Work to complete: Restate every entry verbatim; drop the pictures.

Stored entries
[Start of section]

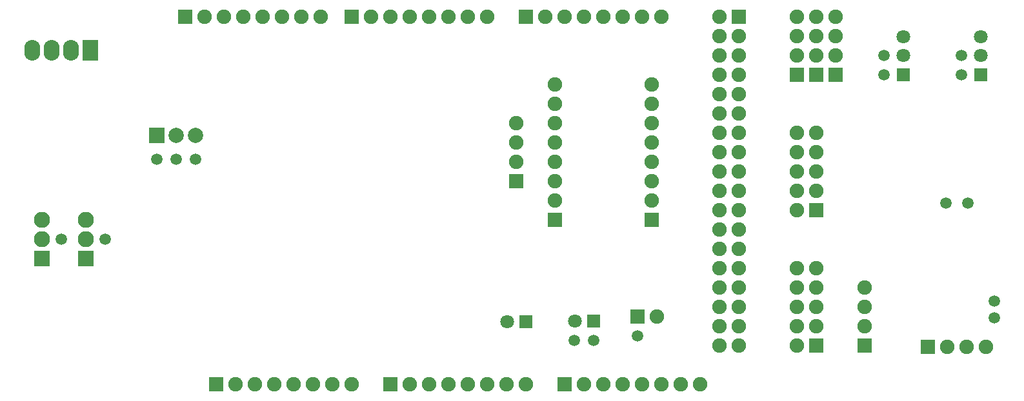
<source format=gbr>
G04 DipTrace 2.4.0.2*
%INBottomMask.gbr*%
%MOIN*%
%ADD39R,0.0709X0.0709*%
%ADD40C,0.0709*%
%ADD49R,0.0748X0.0748*%
%ADD50C,0.0748*%
%ADD52C,0.0591*%
%ADD71C,0.0828*%
%ADD72R,0.0828X0.0828*%
%ADD79O,0.0828X0.1064*%
%ADD81R,0.0828X0.1064*%
%ADD85C,0.0789*%
%ADD86R,0.0789X0.0789*%
%FSLAX44Y44*%
G04*
G70*
G90*
G75*
G01*
%LNBotMask*%
%LPD*%
D49*
X11000Y1000D3*
D50*
X12000D3*
X13000D3*
X14000D3*
X15000D3*
X16000D3*
X17000D3*
X18000D3*
D49*
X9400Y20000D3*
D50*
X10400D3*
X11400D3*
X12400D3*
X13400D3*
X14400D3*
X15400D3*
X16400D3*
D49*
X38000D3*
D50*
X37000D3*
X38000Y19000D3*
X37000D3*
X38000Y18000D3*
X37000D3*
X38000Y17000D3*
X37000D3*
X38000Y16000D3*
X37000D3*
X38000Y15000D3*
X37000D3*
X38000Y14000D3*
X37000D3*
X38000Y13000D3*
X37000D3*
X38000Y12000D3*
X37000D3*
X38000Y11000D3*
X37000D3*
X38000Y10000D3*
X37000D3*
X38000Y9000D3*
X37000D3*
X38000Y8000D3*
X37000D3*
X38000Y7000D3*
X37000D3*
X38000Y6000D3*
X37000D3*
X38000Y5000D3*
X37000D3*
X38000Y4000D3*
X37000D3*
X38000Y3000D3*
X37000D3*
D49*
X20000Y1000D3*
D50*
X21000D3*
X22000D3*
X23000D3*
X24000D3*
X25000D3*
X26000D3*
X27000D3*
D49*
X18000Y20000D3*
D50*
X19000D3*
X20000D3*
X21000D3*
X22000D3*
X23000D3*
X24000D3*
X25000D3*
D49*
X42000Y10000D3*
D50*
X41000D3*
X42000Y11000D3*
X41000D3*
X42000Y12000D3*
X41000D3*
X42000Y13000D3*
X41000D3*
X42000Y14000D3*
X41000D3*
D49*
X29000Y1000D3*
D50*
X30000D3*
X31000D3*
X32000D3*
X33000D3*
X34000D3*
X35000D3*
X36000D3*
D49*
X27000Y20000D3*
D50*
X28000D3*
X29000D3*
X30000D3*
X31000D3*
X32000D3*
X33000D3*
X34000D3*
D49*
X42000Y3000D3*
D50*
X41000D3*
X42000Y4000D3*
X41000D3*
X42000Y5000D3*
X41000D3*
X42000Y6000D3*
X41000D3*
X42000Y7000D3*
X41000D3*
D49*
X44500Y3000D3*
D50*
Y4000D3*
Y5000D3*
Y6000D3*
D49*
X41000Y17000D3*
D50*
Y18000D3*
Y19000D3*
Y20000D3*
D49*
X42000Y17000D3*
D50*
Y18000D3*
Y19000D3*
Y20000D3*
D49*
X43000Y17000D3*
D50*
Y18000D3*
Y19000D3*
Y20000D3*
D86*
X7937Y13875D3*
D85*
X8937D3*
X9937D3*
D39*
X46500Y17000D3*
D40*
Y17984D3*
Y18969D3*
D39*
X50500Y17000D3*
D40*
Y17984D3*
Y18969D3*
D49*
X47750Y2937D3*
D50*
X48750D3*
X49750D3*
X50750D3*
D49*
X26500Y11500D3*
D50*
Y12500D3*
Y13500D3*
Y14500D3*
D49*
X33500Y9500D3*
D50*
Y10500D3*
Y11500D3*
Y12500D3*
Y13500D3*
Y14500D3*
Y15500D3*
Y16500D3*
D49*
X28500Y9500D3*
D50*
Y10500D3*
Y11500D3*
Y12500D3*
Y13500D3*
Y14500D3*
Y15500D3*
Y16500D3*
D39*
X26995Y4243D3*
D40*
X26011D3*
D39*
X30500Y4250D3*
D40*
X29516D3*
D81*
X4500Y18250D3*
D79*
X3500D3*
X2500D3*
X1500D3*
D49*
X32750Y4500D3*
D50*
X33750D3*
D72*
X2000Y7500D3*
D71*
Y8500D3*
Y9500D3*
D72*
X4250Y7500D3*
D71*
Y8500D3*
Y9500D3*
D52*
X7937Y12625D3*
X8937D3*
X9937D3*
X51187Y5312D3*
X45500Y17000D3*
Y18000D3*
X51187Y4437D3*
X49500Y17000D3*
Y18000D3*
X48687Y10375D3*
X49812D3*
X30500Y3250D3*
X29500D3*
X3000Y8500D3*
X5250D3*
X32750Y3500D3*
M02*

</source>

[End of section]

Written response:
<source format=gbr>
G04 DipTrace 2.4.0.2*
%INBottomMask.gbr*%
%MOIN*%
%ADD39R,0.0709X0.0709*%
%ADD40C,0.0709*%
%ADD49R,0.0748X0.0748*%
%ADD50C,0.0748*%
%ADD52C,0.0591*%
%ADD71C,0.0828*%
%ADD72R,0.0828X0.0828*%
%ADD79O,0.0828X0.1064*%
%ADD81R,0.0828X0.1064*%
%ADD85C,0.0789*%
%ADD86R,0.0789X0.0789*%
%FSLAX44Y44*%
G04*
G70*
G90*
G75*
G01*
%LNBotMask*%
%LPD*%
D49*
X11000Y1000D3*
D50*
X12000D3*
X13000D3*
X14000D3*
X15000D3*
X16000D3*
X17000D3*
X18000D3*
D49*
X9400Y20000D3*
D50*
X10400D3*
X11400D3*
X12400D3*
X13400D3*
X14400D3*
X15400D3*
X16400D3*
D49*
X38000D3*
D50*
X37000D3*
X38000Y19000D3*
X37000D3*
X38000Y18000D3*
X37000D3*
X38000Y17000D3*
X37000D3*
X38000Y16000D3*
X37000D3*
X38000Y15000D3*
X37000D3*
X38000Y14000D3*
X37000D3*
X38000Y13000D3*
X37000D3*
X38000Y12000D3*
X37000D3*
X38000Y11000D3*
X37000D3*
X38000Y10000D3*
X37000D3*
X38000Y9000D3*
X37000D3*
X38000Y8000D3*
X37000D3*
X38000Y7000D3*
X37000D3*
X38000Y6000D3*
X37000D3*
X38000Y5000D3*
X37000D3*
X38000Y4000D3*
X37000D3*
X38000Y3000D3*
X37000D3*
D49*
X20000Y1000D3*
D50*
X21000D3*
X22000D3*
X23000D3*
X24000D3*
X25000D3*
X26000D3*
X27000D3*
D49*
X18000Y20000D3*
D50*
X19000D3*
X20000D3*
X21000D3*
X22000D3*
X23000D3*
X24000D3*
X25000D3*
D49*
X42000Y10000D3*
D50*
X41000D3*
X42000Y11000D3*
X41000D3*
X42000Y12000D3*
X41000D3*
X42000Y13000D3*
X41000D3*
X42000Y14000D3*
X41000D3*
D49*
X29000Y1000D3*
D50*
X30000D3*
X31000D3*
X32000D3*
X33000D3*
X34000D3*
X35000D3*
X36000D3*
D49*
X27000Y20000D3*
D50*
X28000D3*
X29000D3*
X30000D3*
X31000D3*
X32000D3*
X33000D3*
X34000D3*
D49*
X42000Y3000D3*
D50*
X41000D3*
X42000Y4000D3*
X41000D3*
X42000Y5000D3*
X41000D3*
X42000Y6000D3*
X41000D3*
X42000Y7000D3*
X41000D3*
D49*
X44500Y3000D3*
D50*
Y4000D3*
Y5000D3*
Y6000D3*
D49*
X41000Y17000D3*
D50*
Y18000D3*
Y19000D3*
Y20000D3*
D49*
X42000Y17000D3*
D50*
Y18000D3*
Y19000D3*
Y20000D3*
D49*
X43000Y17000D3*
D50*
Y18000D3*
Y19000D3*
Y20000D3*
D86*
X7937Y13875D3*
D85*
X8937D3*
X9937D3*
D39*
X46500Y17000D3*
D40*
Y17984D3*
Y18969D3*
D39*
X50500Y17000D3*
D40*
Y17984D3*
Y18969D3*
D49*
X47750Y2937D3*
D50*
X48750D3*
X49750D3*
X50750D3*
D49*
X26500Y11500D3*
D50*
Y12500D3*
Y13500D3*
Y14500D3*
D49*
X33500Y9500D3*
D50*
Y10500D3*
Y11500D3*
Y12500D3*
Y13500D3*
Y14500D3*
Y15500D3*
Y16500D3*
D49*
X28500Y9500D3*
D50*
Y10500D3*
Y11500D3*
Y12500D3*
Y13500D3*
Y14500D3*
Y15500D3*
Y16500D3*
D39*
X26995Y4243D3*
D40*
X26011D3*
D39*
X30500Y4250D3*
D40*
X29516D3*
D81*
X4500Y18250D3*
D79*
X3500D3*
X2500D3*
X1500D3*
D49*
X32750Y4500D3*
D50*
X33750D3*
D72*
X2000Y7500D3*
D71*
Y8500D3*
Y9500D3*
D72*
X4250Y7500D3*
D71*
Y8500D3*
Y9500D3*
D52*
X7937Y12625D3*
X8937D3*
X9937D3*
X51187Y5312D3*
X45500Y17000D3*
Y18000D3*
X51187Y4437D3*
X49500Y17000D3*
Y18000D3*
X48687Y10375D3*
X49812D3*
X30500Y3250D3*
X29500D3*
X3000Y8500D3*
X5250D3*
X32750Y3500D3*
M02*

</source>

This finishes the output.